(Beginning of RECORDS FOR PROCESSING)

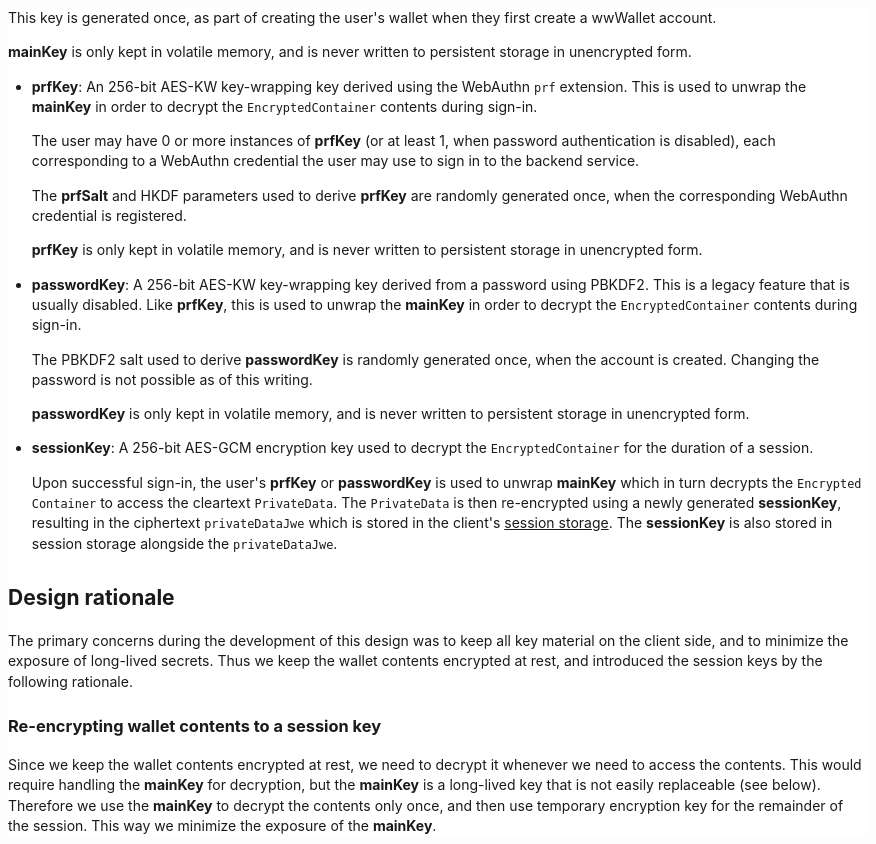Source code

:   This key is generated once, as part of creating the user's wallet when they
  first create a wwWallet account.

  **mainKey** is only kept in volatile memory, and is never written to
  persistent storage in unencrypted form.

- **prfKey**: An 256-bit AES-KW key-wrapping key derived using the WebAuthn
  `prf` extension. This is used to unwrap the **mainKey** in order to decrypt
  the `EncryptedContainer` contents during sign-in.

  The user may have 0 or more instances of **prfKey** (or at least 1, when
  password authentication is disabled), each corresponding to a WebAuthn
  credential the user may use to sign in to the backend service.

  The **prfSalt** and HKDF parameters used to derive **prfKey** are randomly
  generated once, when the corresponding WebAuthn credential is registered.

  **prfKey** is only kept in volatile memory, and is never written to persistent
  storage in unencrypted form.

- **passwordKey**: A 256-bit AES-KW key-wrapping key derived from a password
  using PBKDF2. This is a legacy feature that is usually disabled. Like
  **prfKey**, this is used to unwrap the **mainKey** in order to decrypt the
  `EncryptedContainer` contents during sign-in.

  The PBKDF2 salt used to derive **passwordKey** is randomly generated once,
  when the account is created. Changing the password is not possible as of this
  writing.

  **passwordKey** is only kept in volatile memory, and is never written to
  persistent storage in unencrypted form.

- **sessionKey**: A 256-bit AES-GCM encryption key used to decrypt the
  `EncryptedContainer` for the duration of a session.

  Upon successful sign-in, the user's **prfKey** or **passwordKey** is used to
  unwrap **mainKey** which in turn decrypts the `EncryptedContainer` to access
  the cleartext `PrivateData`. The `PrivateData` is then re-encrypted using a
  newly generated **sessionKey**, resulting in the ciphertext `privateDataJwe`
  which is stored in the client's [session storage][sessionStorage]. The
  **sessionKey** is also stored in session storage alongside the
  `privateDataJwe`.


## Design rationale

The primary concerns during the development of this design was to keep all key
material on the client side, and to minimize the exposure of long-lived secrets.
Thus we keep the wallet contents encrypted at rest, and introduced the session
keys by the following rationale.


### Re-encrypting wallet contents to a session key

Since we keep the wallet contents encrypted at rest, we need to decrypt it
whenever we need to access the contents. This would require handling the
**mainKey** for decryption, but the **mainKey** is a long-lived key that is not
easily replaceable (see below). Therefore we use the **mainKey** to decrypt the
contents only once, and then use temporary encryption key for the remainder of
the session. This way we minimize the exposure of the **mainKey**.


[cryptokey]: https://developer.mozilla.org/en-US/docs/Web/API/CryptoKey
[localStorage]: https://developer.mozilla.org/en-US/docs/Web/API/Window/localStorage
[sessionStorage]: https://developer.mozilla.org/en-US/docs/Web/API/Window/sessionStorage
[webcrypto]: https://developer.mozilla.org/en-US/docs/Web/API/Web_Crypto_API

(End of RECORDS FOR PROCESSING)

**REQUIREMENT**
Your copy must hold every record above in its exact wording and must hold no pictures.

**ANSWER TO THIS PROBLEM**
Source code

:   This key is generated once, as part of creating the user's wallet when they
  first create a wwWallet account.

  **mainKey** is only kept in volatile memory, and is never written to
  persistent storage in unencrypted form.

- **prfKey**: An 256-bit AES-KW key-wrapping key derived using the WebAuthn
  `prf` extension. This is used to unwrap the **mainKey** in order to decrypt
  the `EncryptedContainer` contents during sign-in.

  The user may have 0 or more instances of **prfKey** (or at least 1, when
  password authentication is disabled), each corresponding to a WebAuthn
  credential the user may use to sign in to the backend service.

  The **prfSalt** and HKDF parameters used to derive **prfKey** are randomly
  generated once, when the corresponding WebAuthn credential is registered.

  **prfKey** is only kept in volatile memory, and is never written to persistent
  storage in unencrypted form.

- **passwordKey**: A 256-bit AES-KW key-wrapping key derived from a password
  using PBKDF2. This is a legacy feature that is usually disabled. Like
  **prfKey**, this is used to unwrap the **mainKey** in order to decrypt the
  `EncryptedContainer` contents during sign-in.

  The PBKDF2 salt used to derive **passwordKey** is randomly generated once,
  when the account is created. Changing the password is not possible as of this
  writing.

  **passwordKey** is only kept in volatile memory, and is never written to
  persistent storage in unencrypted form.

- **sessionKey**: A 256-bit AES-GCM encryption key used to decrypt the
  `EncryptedContainer` for the duration of a session.

  Upon successful sign-in, the user's **prfKey** or **passwordKey** is used to
  unwrap **mainKey** which in turn decrypts the `EncryptedContainer` to access
  the cleartext `PrivateData`. The `PrivateData` is then re-encrypted using a
  newly generated **sessionKey**, resulting in the ciphertext `privateDataJwe`
  which is stored in the client's [session storage][sessionStorage]. The
  **sessionKey** is also stored in session storage alongside the
  `privateDataJwe`.


## Design rationale

The primary concerns during the development of this design was to keep all key
material on the client side, and to minimize the exposure of long-lived secrets.
Thus we keep the wallet contents encrypted at rest, and introduced the session
keys by the following rationale.


### Re-encrypting wallet contents to a session key

Since we keep the wallet contents encrypted at rest, we need to decrypt it
whenever we need to access the contents. This would require handling the
**mainKey** for decryption, but the **mainKey** is a long-lived key that is not
easily replaceable (see below). Therefore we use the **mainKey** to decrypt the
contents only once, and then use temporary encryption key for the remainder of
the session. This way we minimize the exposure of the **mainKey**.


[cryptokey]: https://developer.mozilla.org/en-US/docs/Web/API/CryptoKey
[localStorage]: https://developer.mozilla.org/en-US/docs/Web/API/Window/localStorage
[sessionStorage]: https://developer.mozilla.org/en-US/docs/Web/API/Window/sessionStorage
[webcrypto]: https://developer.mozilla.org/en-US/docs/Web/API/Web_Crypto_API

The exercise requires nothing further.